А он не отбился. Он шел за артельщиками уже три дня, упрямо и твердо шел со своей болтающейся на боку котомкой. Он уже был не мальчонка. Он уже не жил краткой обидой. Ночью он разводил костер, стелил лапник, ужинал – и непременно делал, как уговаривались, зарубку на кусте (или возле ручья вбивал колышек, или складывал три-четыре камня в линию на Полярную звезду) и лишь тогда валился спать. Устал.
Но спал Леша неспокойно, нервно, со вскриками, с отчаянным метаньем головой во сне, – и вдруг, проснувшийся среди ночи, он решал с внезапным страхом, что опять (опять, господи!) он один, опять отставший, да, да, он замерзнет, погибнет от голода. По какому-то особому сплетению своей психики он отбрасывался на несколько лет назад, превращался из подростка, из чующего юнца опять в отстающего мальчишку, который может погибнуть. И, хотя в его котомке, в сумке обычно были хлеб, сало, огурцы, ему казалось среди ночи, что он голоден, очень голоден, он оказывался в детстве, в раннем своем детстве, и потому вскакивал, затаптывал костерок, подхватывал котомку и, умирая от голода, задыхаясь от ночного страха и одиночества, бежал, бежал, торопился нагнать – и вот в эту беспокойную ночь (в третью или в четвертую ночь!), взбежав на гору, он видел наконец их костер. Из последних сил он спускался с горы. Он подбегал к ним ближе – артельщики спали. Ночь как ночь. И только костровой, сидя у огня, чутко дремал.

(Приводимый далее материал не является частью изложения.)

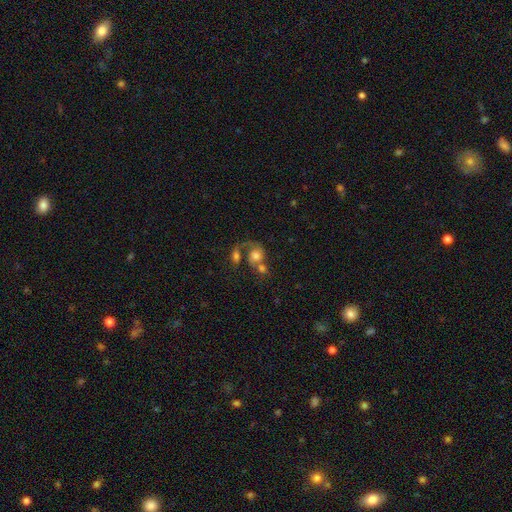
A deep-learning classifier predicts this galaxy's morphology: This is possibly a smooth galaxy (53%). How rounded: likely round (61%). Merging: possibly merger (58%).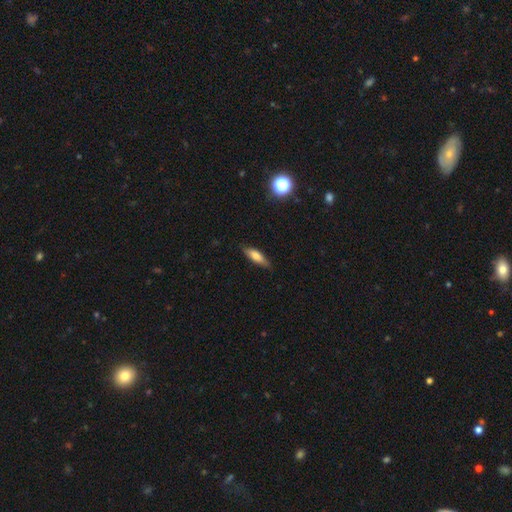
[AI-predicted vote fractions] Morphology: type=smooth (70%); roundness=cigar-shaped (53%); merging=none (82%).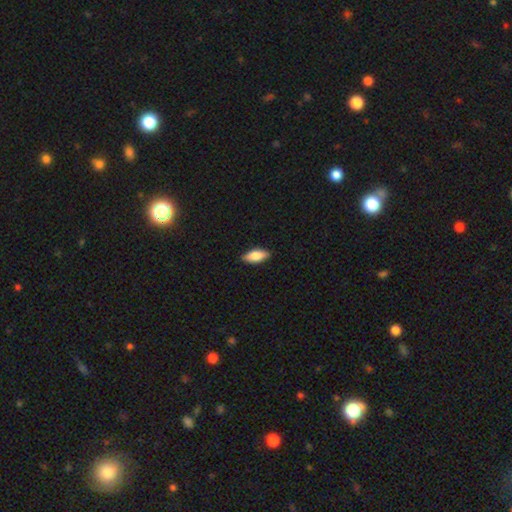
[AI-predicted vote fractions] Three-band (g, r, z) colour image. It shows a smooth galaxy with no disk features (81%) that is in between round and cigar-shaped (84%). Merging: none (88%).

И, подойдя к спящим, Леша остывал от страха и соображал наконец, что он уже не мальчик, а подросток, юноша и что в котомке у него еда, и чего ж было ночью так бежать и нагонять, задыхаясь. Он сбавлял шаг, вроде как он просто отыскал своих. Подошел не спеша. Заговорил с тем, который дремал сидя:
– Костер я увидел – вот, думаю, наши. Теплая ночь какая!
– Есть будешь?
– Да, поем. Положи мне каши немного…
– Кулеш сегодня.
Он поел кулеша и вот уже совсем успокоился. Поискал место у костра, чтобы лечь. И правда, было нехолодно: теплая ночь. Огонь тлел. Костровой опять ссутулился. Артельщики похрапывали. В привычной повторяемости бытия Леша на миг завис, как в потоке воздуха. Леша соображал – не прилечь ли ему в сторонке, здесь, что ли? – и сердце в ответ все слышнее постукивало: не здесь, не здесь.

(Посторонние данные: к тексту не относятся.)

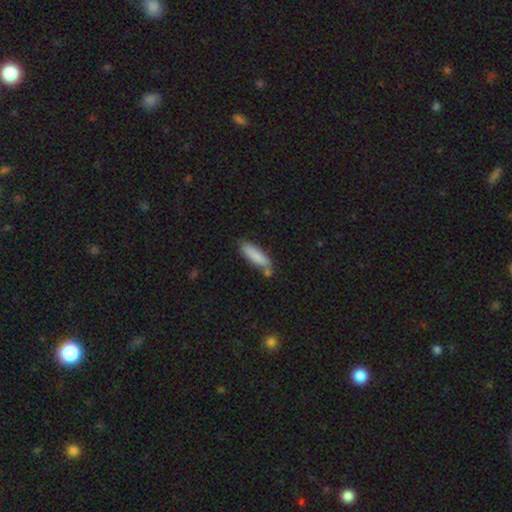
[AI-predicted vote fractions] Morphology: type=smooth (85%); roundness=cigar-shaped (64%); merging=none (71%).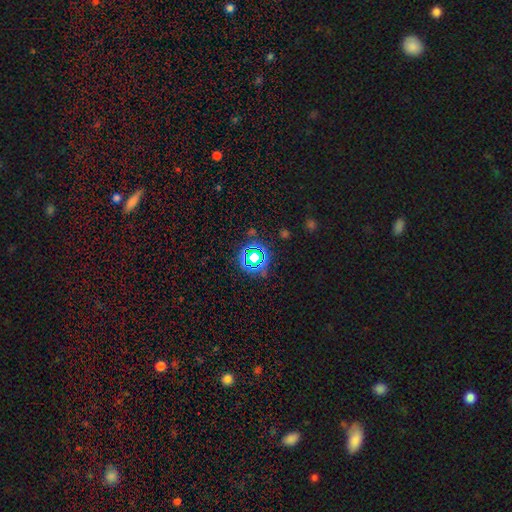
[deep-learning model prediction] Smooth or featured?
  - star or artifact: 69% *
  - smooth: 21%
  - featured or disk: 9%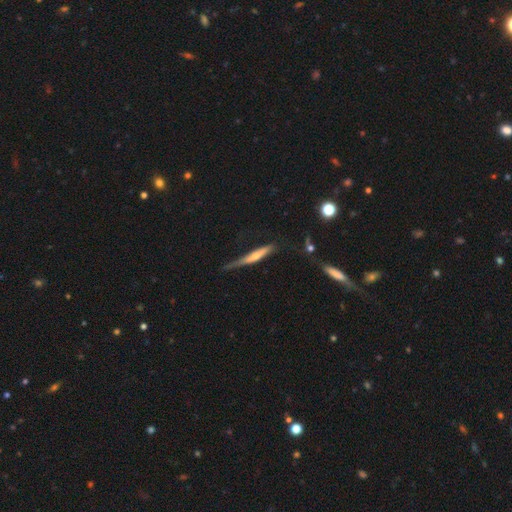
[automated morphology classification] A featured or disk galaxy (47%).

Vote fractions:
- Smooth or featured? featured or disk: 47% / smooth: 46% / star or artifact: 7%
- Merging? none: 45% / minor disturbance: 34% / major disturbance: 16% / merger: 4%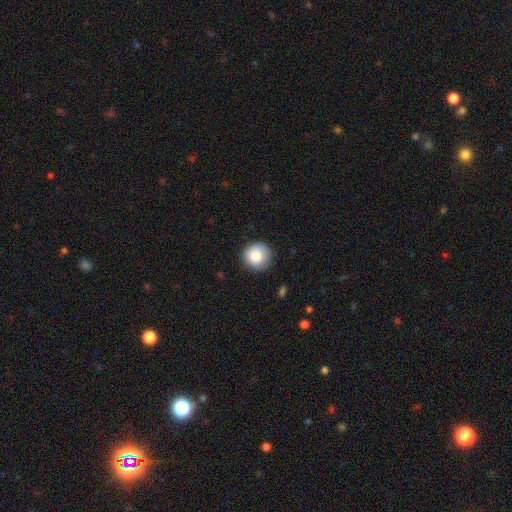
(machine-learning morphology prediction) Q: Smooth or featured?
A: smooth (85%); runner-up: star or artifact (8%)
Q: How rounded?
A: round (95%); runner-up: in between (4%)
Q: Merging?
A: none (87%); runner-up: minor disturbance (9%)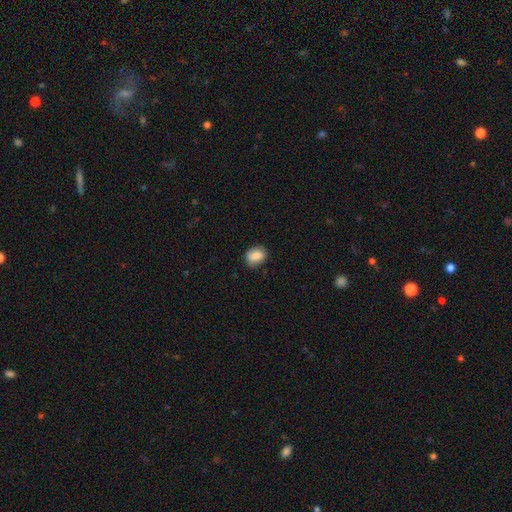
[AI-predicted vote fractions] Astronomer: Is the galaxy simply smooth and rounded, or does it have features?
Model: smooth — 84%.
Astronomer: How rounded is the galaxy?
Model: in between — 53% (runner-up: round, 46%).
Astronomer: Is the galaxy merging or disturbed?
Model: none — 81%.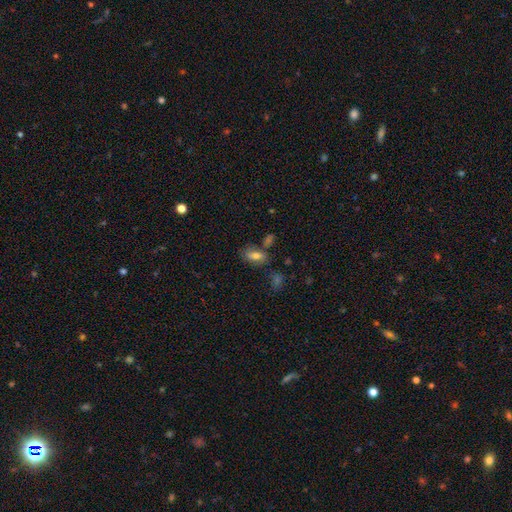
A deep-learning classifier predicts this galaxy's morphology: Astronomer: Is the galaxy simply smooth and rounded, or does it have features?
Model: smooth — 75%.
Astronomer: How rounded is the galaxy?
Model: in between — 84%.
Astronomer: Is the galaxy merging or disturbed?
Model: none — 65%.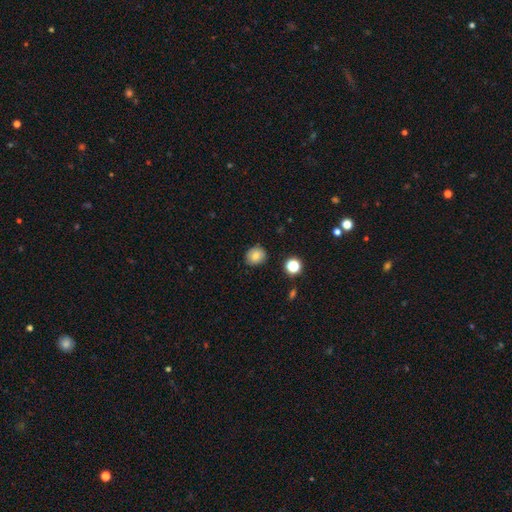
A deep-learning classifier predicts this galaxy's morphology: This appears to be a smooth galaxy with no disk features (78%) that is round (76%). Merging: none (85%).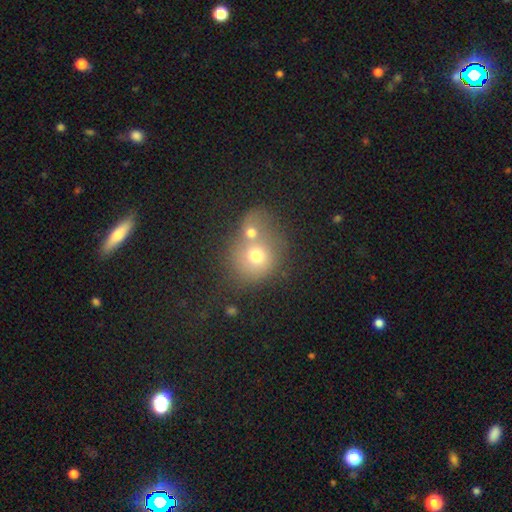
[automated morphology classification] smooth 67%, featured or disk 20%, star or artifact 13%. Down the decision tree: how rounded — round (77%); merging — merger (60%).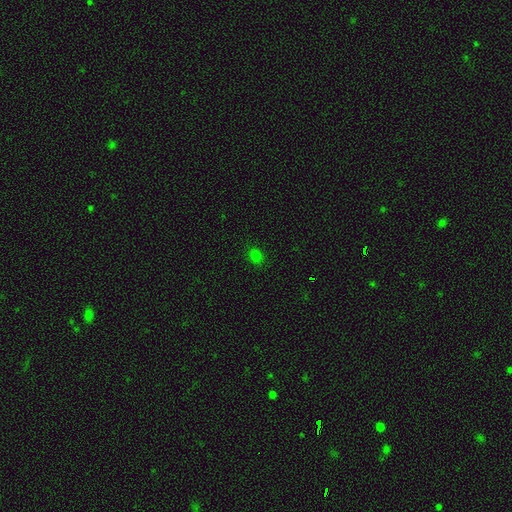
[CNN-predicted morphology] This appears to be a smooth galaxy with no disk features (77%) that is round (71%). Merging: none (89%).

По отношению к Леше в артели не было особенного там недовольства или особенной жестокости: они шли, они прежде всего шли в поиск, шли дальше и дальше, и в тяготах пути не очень-то помнили или думали о его удачливости – они сами шли, они сами искали, сами рыли, сами выковыривали золотоносный кварц, дробили, промывали и на труд не жаловались, разве что ближе к закату, к концу дня, чертыхались они, что дорога – одна глина и что начались, мол, болезни и где, мол, тот сонливый, опять его нет, отстал, не сожрали ли его волки – жалко убогого!.. Обычно они вспоминали о его даре только на обратном пути, когда уже у всей артели ломило спину, когда болели сбитые ноги, руки, когда хотелось домой, к семье, и вдруг верилось в чистое, нетронутое золото, что лежит у ручья и ждет. И кто-то говорил – а не попробуем ли помыть там, где Лешка спал? все одно идти обратной дорогой, и ведь говорят, он своими культяшками слышит!
Сонный, теплый клубок артельных тел завозился, заворочался, раздавались сердитые голоса и отдельные крики: «Да он слабоумный, он же простой дурень!.. Не понимает?.. А зато где тепло – он понимает?» – недовольные тем, что среди ночи разбудили, все они орали друг на друга и, конечно, на Лешу, давая ему тычки и подзатыльники. Но больше всех в ту ночь шумел сам Егор Федяич – а я-то думаю, кто это к моей бабе лезет? Нырск – и прямо к ней в душу, прямо головой туда лезет и лезет через тулупы. «Я искал, где теплее…» – оправдывался Леша. Он и не помышлял их будить, осень, ветер свистит, он лез и лез, зазябший, в гущу тел, пока не ткнулся куда-то, где было тепло. «Ну ясно: теплее, чем там у бабы, нигде не бывает!» – и захохотали артельщики, а он не понимал, хотел спать.